Task to carry out: Without the pictures, reproduce the records that follow exactly.

>>>

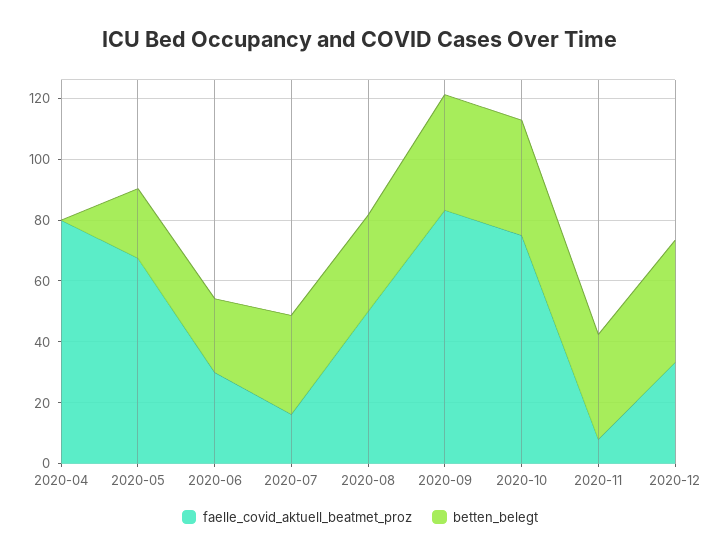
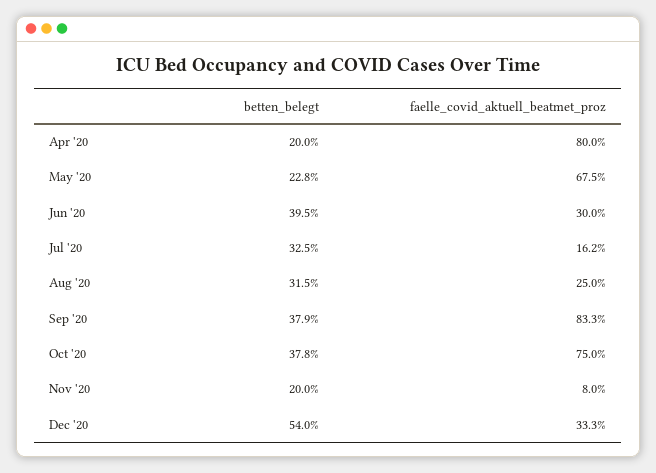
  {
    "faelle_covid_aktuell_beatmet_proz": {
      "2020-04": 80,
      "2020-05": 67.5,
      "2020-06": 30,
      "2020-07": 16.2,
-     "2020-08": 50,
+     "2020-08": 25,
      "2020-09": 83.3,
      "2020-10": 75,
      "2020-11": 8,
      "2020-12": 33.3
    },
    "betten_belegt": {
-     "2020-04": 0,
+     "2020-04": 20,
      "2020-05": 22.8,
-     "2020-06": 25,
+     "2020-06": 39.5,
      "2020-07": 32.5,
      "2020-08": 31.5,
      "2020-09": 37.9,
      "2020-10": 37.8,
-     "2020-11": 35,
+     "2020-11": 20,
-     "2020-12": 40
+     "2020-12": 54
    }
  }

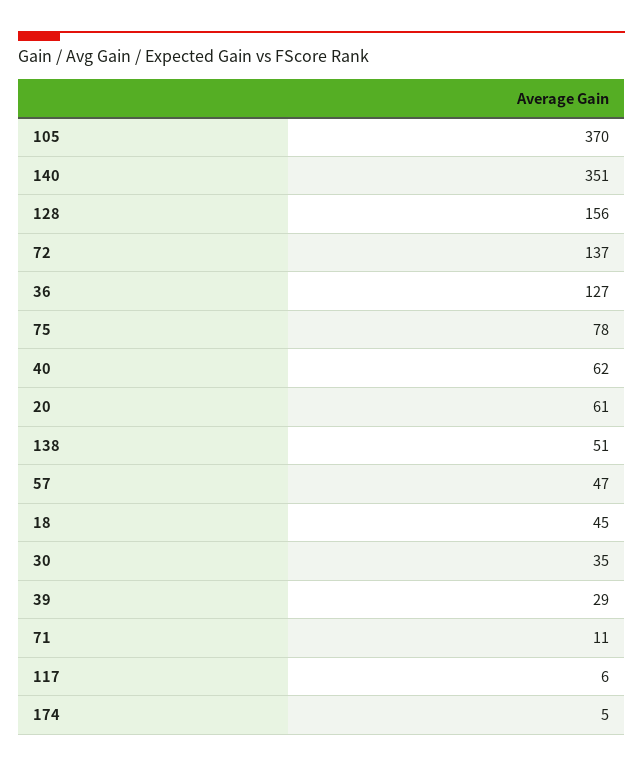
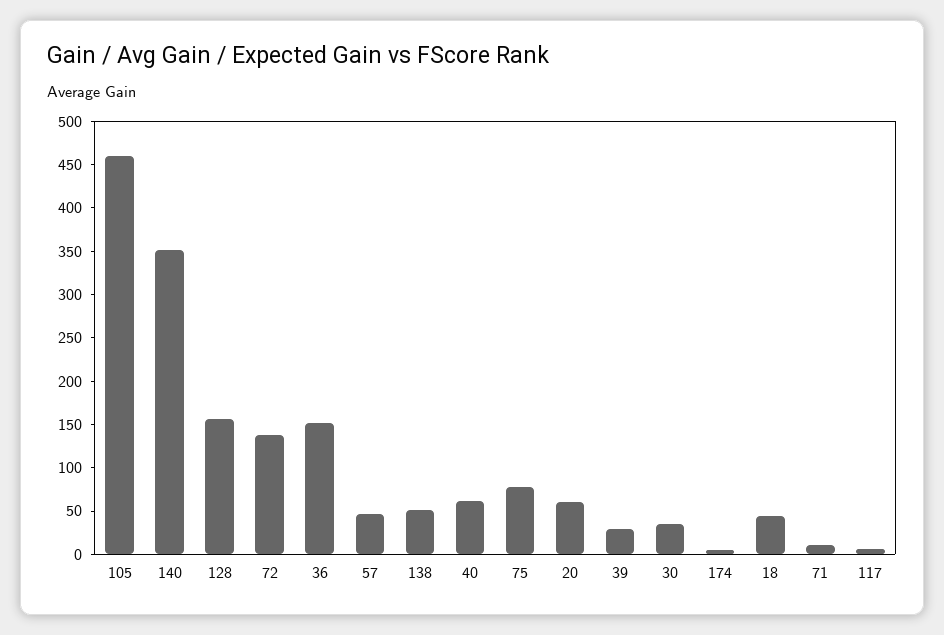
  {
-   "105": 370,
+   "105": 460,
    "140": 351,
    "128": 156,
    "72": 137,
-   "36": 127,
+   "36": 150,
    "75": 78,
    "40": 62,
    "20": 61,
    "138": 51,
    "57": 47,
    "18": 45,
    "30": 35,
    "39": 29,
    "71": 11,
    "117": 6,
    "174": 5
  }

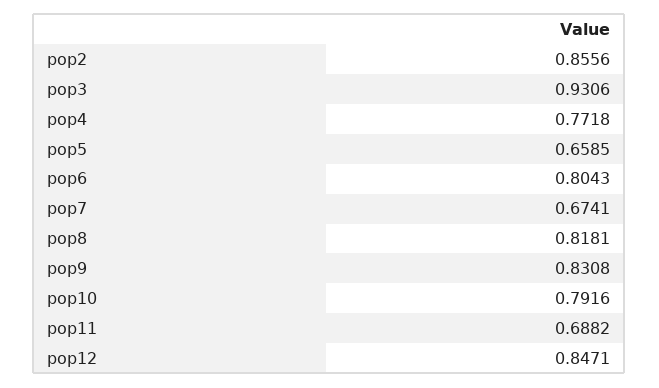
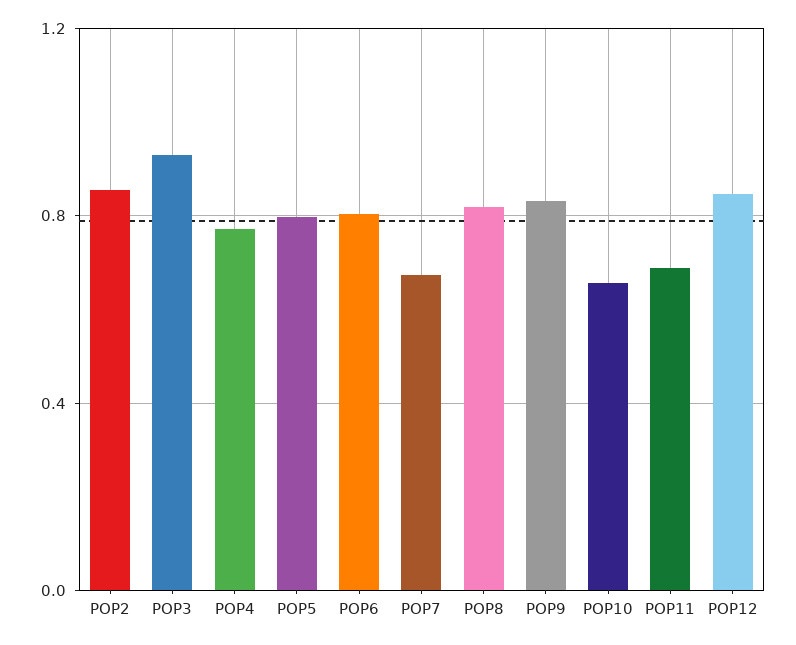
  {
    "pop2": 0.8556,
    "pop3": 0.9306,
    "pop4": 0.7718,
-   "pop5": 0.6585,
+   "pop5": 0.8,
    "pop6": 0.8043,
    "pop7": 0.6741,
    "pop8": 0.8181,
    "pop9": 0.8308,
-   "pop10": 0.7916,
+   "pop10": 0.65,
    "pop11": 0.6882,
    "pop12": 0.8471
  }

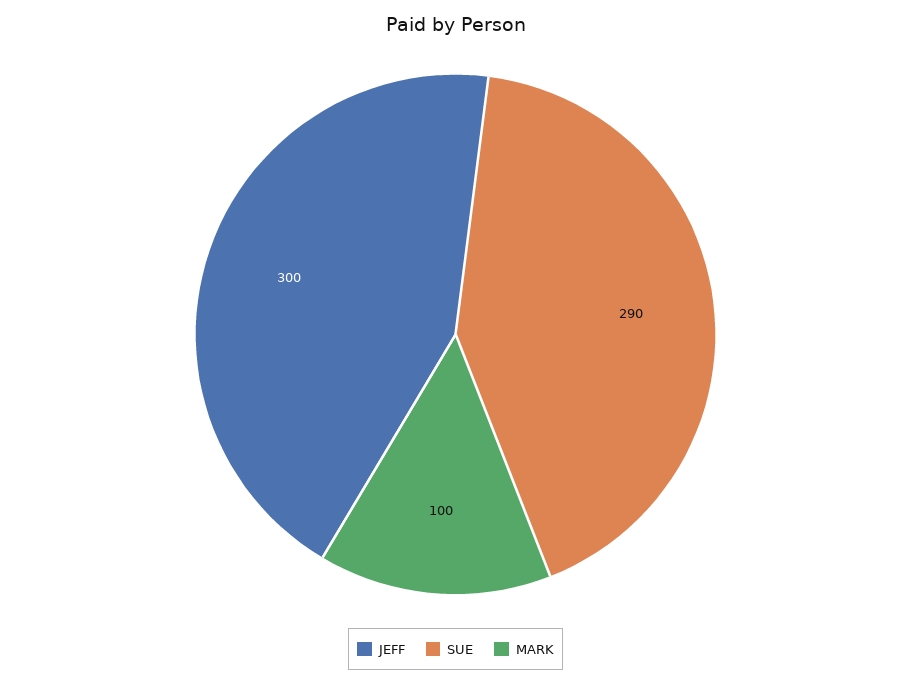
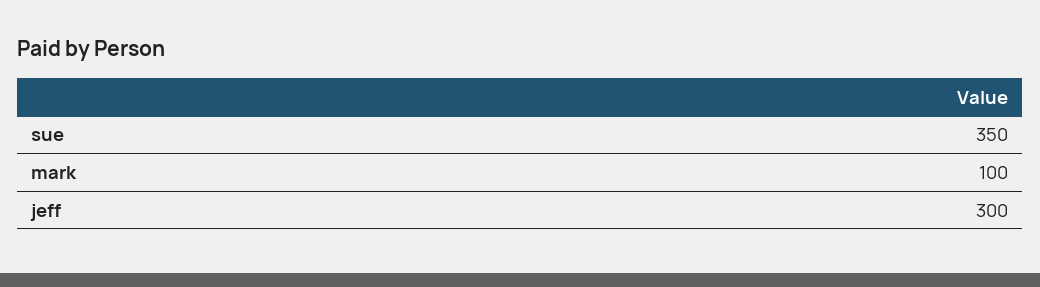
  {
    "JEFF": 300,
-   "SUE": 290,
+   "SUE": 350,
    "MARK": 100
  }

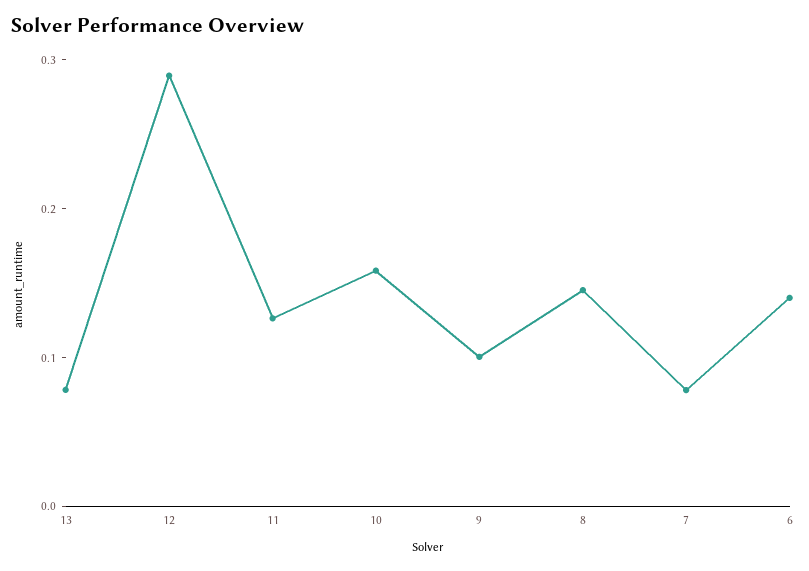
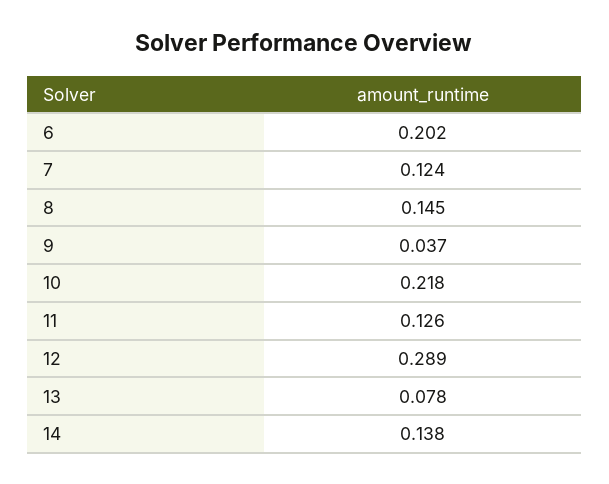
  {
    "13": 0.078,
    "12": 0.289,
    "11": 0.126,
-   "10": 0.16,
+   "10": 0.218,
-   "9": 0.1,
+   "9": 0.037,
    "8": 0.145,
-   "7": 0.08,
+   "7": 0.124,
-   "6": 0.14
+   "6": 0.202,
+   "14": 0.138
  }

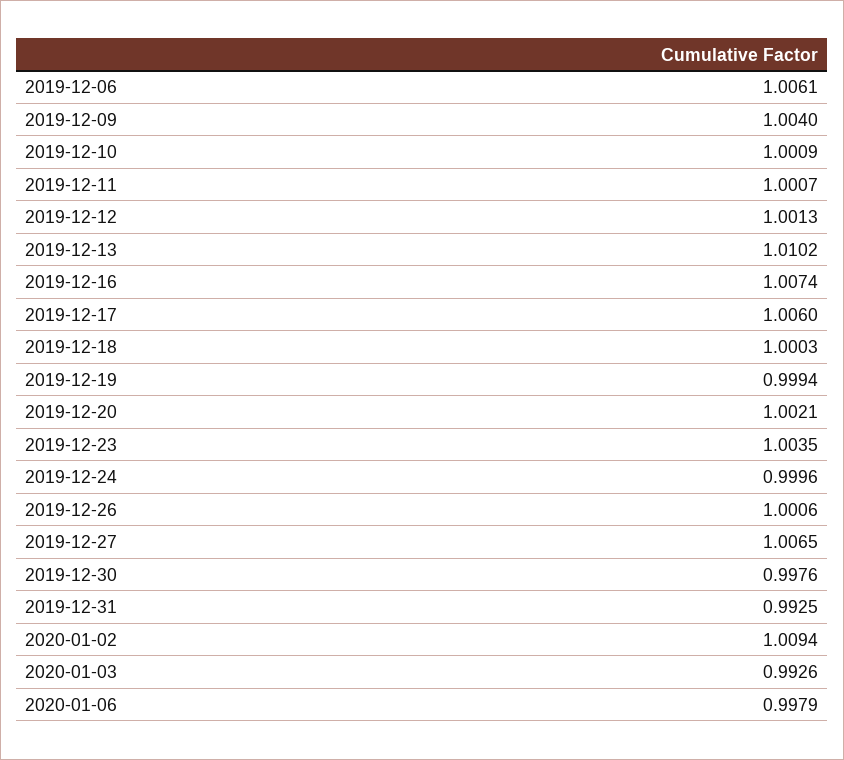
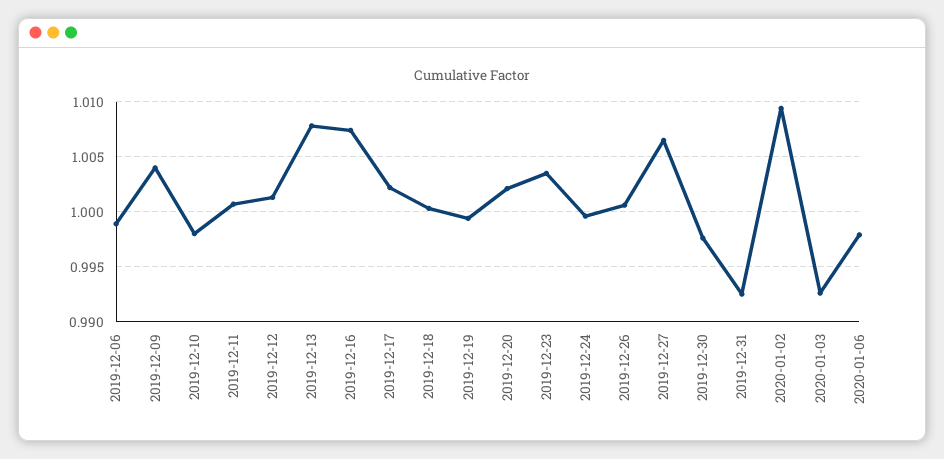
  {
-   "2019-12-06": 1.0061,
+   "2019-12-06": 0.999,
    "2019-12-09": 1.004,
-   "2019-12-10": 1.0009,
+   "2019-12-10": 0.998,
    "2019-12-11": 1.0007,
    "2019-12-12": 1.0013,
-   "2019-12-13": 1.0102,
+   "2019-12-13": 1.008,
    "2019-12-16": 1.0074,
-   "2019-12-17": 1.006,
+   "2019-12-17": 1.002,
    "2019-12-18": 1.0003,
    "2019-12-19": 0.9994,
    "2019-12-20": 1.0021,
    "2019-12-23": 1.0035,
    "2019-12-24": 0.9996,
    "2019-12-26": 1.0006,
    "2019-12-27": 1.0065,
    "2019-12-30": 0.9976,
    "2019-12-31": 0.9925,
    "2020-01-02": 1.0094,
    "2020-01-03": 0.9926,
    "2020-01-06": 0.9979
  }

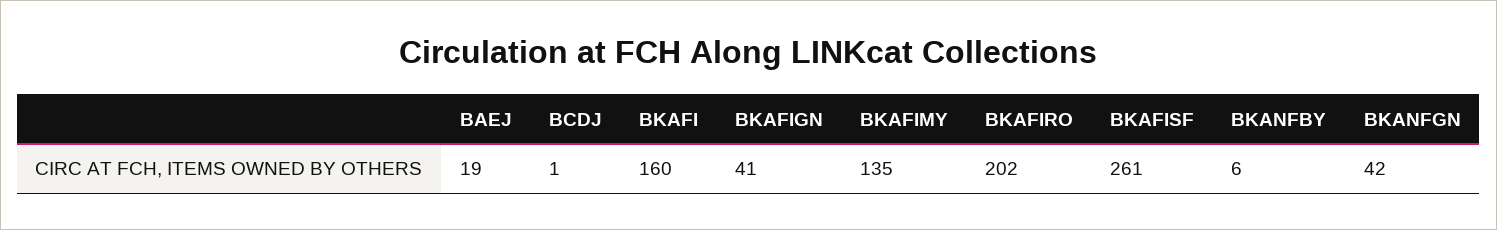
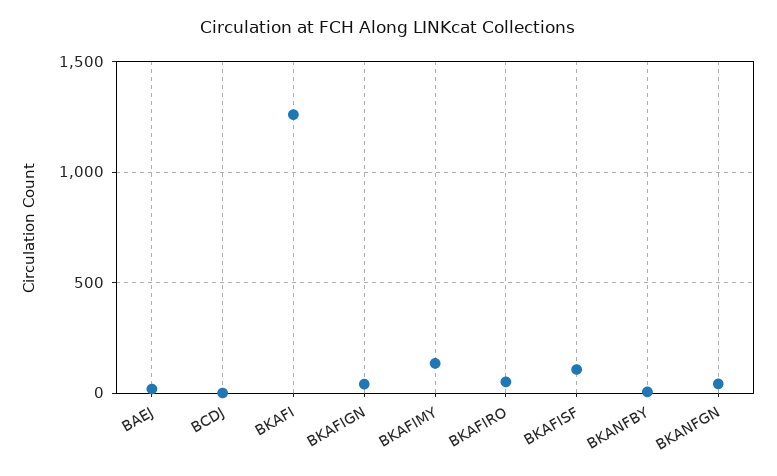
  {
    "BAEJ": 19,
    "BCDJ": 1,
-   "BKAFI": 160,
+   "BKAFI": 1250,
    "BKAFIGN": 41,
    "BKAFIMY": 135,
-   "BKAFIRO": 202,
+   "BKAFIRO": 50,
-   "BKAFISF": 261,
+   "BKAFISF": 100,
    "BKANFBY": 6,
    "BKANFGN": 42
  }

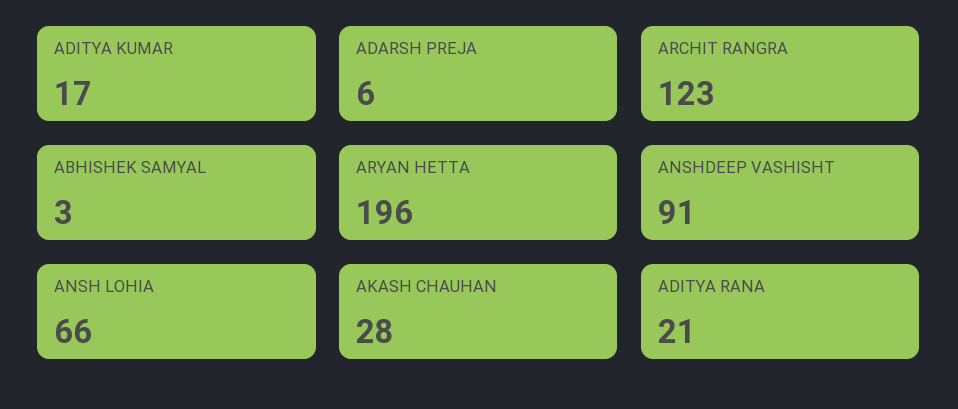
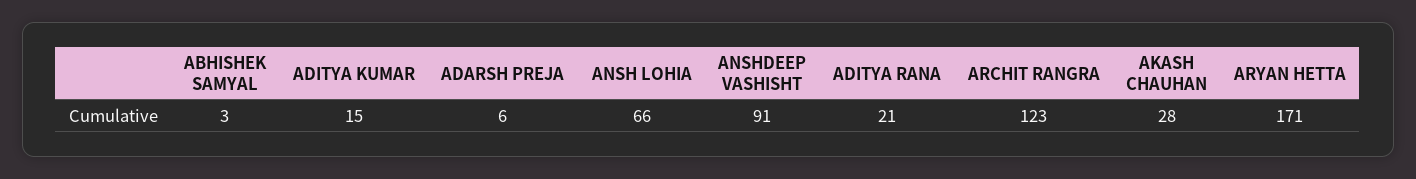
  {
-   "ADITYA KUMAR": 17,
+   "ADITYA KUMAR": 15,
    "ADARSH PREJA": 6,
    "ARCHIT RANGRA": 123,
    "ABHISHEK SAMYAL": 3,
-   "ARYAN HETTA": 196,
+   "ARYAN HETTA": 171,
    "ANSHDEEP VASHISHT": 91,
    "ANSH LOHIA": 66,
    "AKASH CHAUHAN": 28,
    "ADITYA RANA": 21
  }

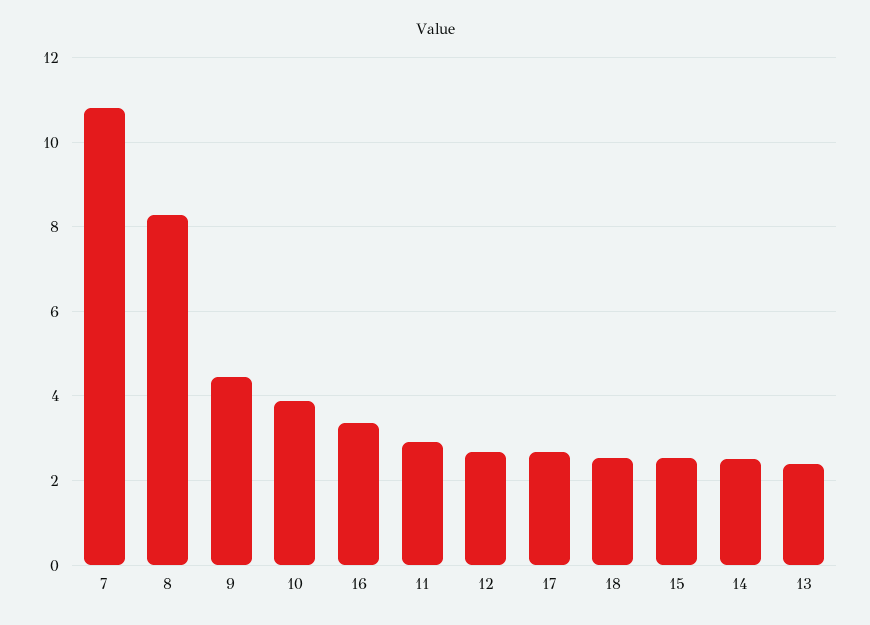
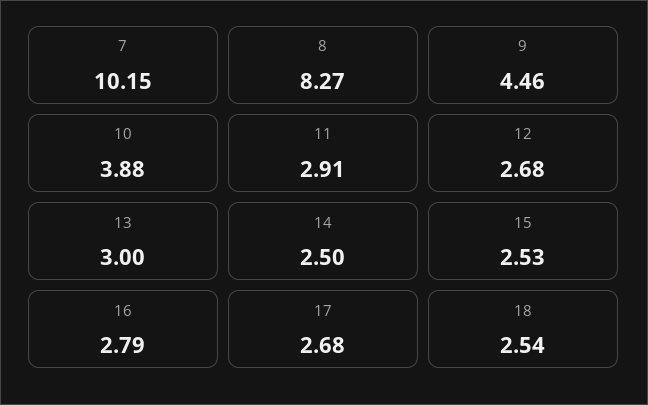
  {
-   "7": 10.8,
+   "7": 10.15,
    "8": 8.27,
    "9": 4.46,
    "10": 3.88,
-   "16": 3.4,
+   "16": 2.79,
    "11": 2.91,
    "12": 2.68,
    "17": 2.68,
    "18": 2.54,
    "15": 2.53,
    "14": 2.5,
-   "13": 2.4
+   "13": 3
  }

<<<

Solution:
  {
    "faelle_covid_aktuell_beatmet_proz": {
      "2020-04": 80,
      "2020-05": 67.5,
      "2020-06": 30,
      "2020-07": 16.2,
-     "2020-08": 50,
+     "2020-08": 25,
      "2020-09": 83.3,
      "2020-10": 75,
      "2020-11": 8,
      "2020-12": 33.3
    },
    "betten_belegt": {
-     "2020-04": 0,
+     "2020-04": 20,
      "2020-05": 22.8,
-     "2020-06": 25,
+     "2020-06": 39.5,
      "2020-07": 32.5,
      "2020-08": 31.5,
      "2020-09": 37.9,
      "2020-10": 37.8,
-     "2020-11": 35,
+     "2020-11": 20,
-     "2020-12": 40
+     "2020-12": 54
    }
  }

  {
-   "105": 370,
+   "105": 460,
    "140": 351,
    "128": 156,
    "72": 137,
-   "36": 127,
+   "36": 150,
    "75": 78,
    "40": 62,
    "20": 61,
    "138": 51,
    "57": 47,
    "18": 45,
    "30": 35,
    "39": 29,
    "71": 11,
    "117": 6,
    "174": 5
  }

  {
    "pop2": 0.8556,
    "pop3": 0.9306,
    "pop4": 0.7718,
-   "pop5": 0.6585,
+   "pop5": 0.8,
    "pop6": 0.8043,
    "pop7": 0.6741,
    "pop8": 0.8181,
    "pop9": 0.8308,
-   "pop10": 0.7916,
+   "pop10": 0.65,
    "pop11": 0.6882,
    "pop12": 0.8471
  }

  {
    "JEFF": 300,
-   "SUE": 290,
+   "SUE": 350,
    "MARK": 100
  }

  {
    "13": 0.078,
    "12": 0.289,
    "11": 0.126,
-   "10": 0.16,
+   "10": 0.218,
-   "9": 0.1,
+   "9": 0.037,
    "8": 0.145,
-   "7": 0.08,
+   "7": 0.124,
-   "6": 0.14
+   "6": 0.202,
+   "14": 0.138
  }

  {
-   "2019-12-06": 1.0061,
+   "2019-12-06": 0.999,
    "2019-12-09": 1.004,
-   "2019-12-10": 1.0009,
+   "2019-12-10": 0.998,
    "2019-12-11": 1.0007,
    "2019-12-12": 1.0013,
-   "2019-12-13": 1.0102,
+   "2019-12-13": 1.008,
    "2019-12-16": 1.0074,
-   "2019-12-17": 1.006,
+   "2019-12-17": 1.002,
    "2019-12-18": 1.0003,
    "2019-12-19": 0.9994,
    "2019-12-20": 1.0021,
    "2019-12-23": 1.0035,
    "2019-12-24": 0.9996,
    "2019-12-26": 1.0006,
    "2019-12-27": 1.0065,
    "2019-12-30": 0.9976,
    "2019-12-31": 0.9925,
    "2020-01-02": 1.0094,
    "2020-01-03": 0.9926,
    "2020-01-06": 0.9979
  }

  {
    "BAEJ": 19,
    "BCDJ": 1,
-   "BKAFI": 160,
+   "BKAFI": 1250,
    "BKAFIGN": 41,
    "BKAFIMY": 135,
-   "BKAFIRO": 202,
+   "BKAFIRO": 50,
-   "BKAFISF": 261,
+   "BKAFISF": 100,
    "BKANFBY": 6,
    "BKANFGN": 42
  }

  {
-   "ADITYA KUMAR": 17,
+   "ADITYA KUMAR": 15,
    "ADARSH PREJA": 6,
    "ARCHIT RANGRA": 123,
    "ABHISHEK SAMYAL": 3,
-   "ARYAN HETTA": 196,
+   "ARYAN HETTA": 171,
    "ANSHDEEP VASHISHT": 91,
    "ANSH LOHIA": 66,
    "AKASH CHAUHAN": 28,
    "ADITYA RANA": 21
  }

  {
-   "7": 10.8,
+   "7": 10.15,
    "8": 8.27,
    "9": 4.46,
    "10": 3.88,
-   "16": 3.4,
+   "16": 2.79,
    "11": 2.91,
    "12": 2.68,
    "17": 2.68,
    "18": 2.54,
    "15": 2.53,
    "14": 2.5,
-   "13": 2.4
+   "13": 3
  }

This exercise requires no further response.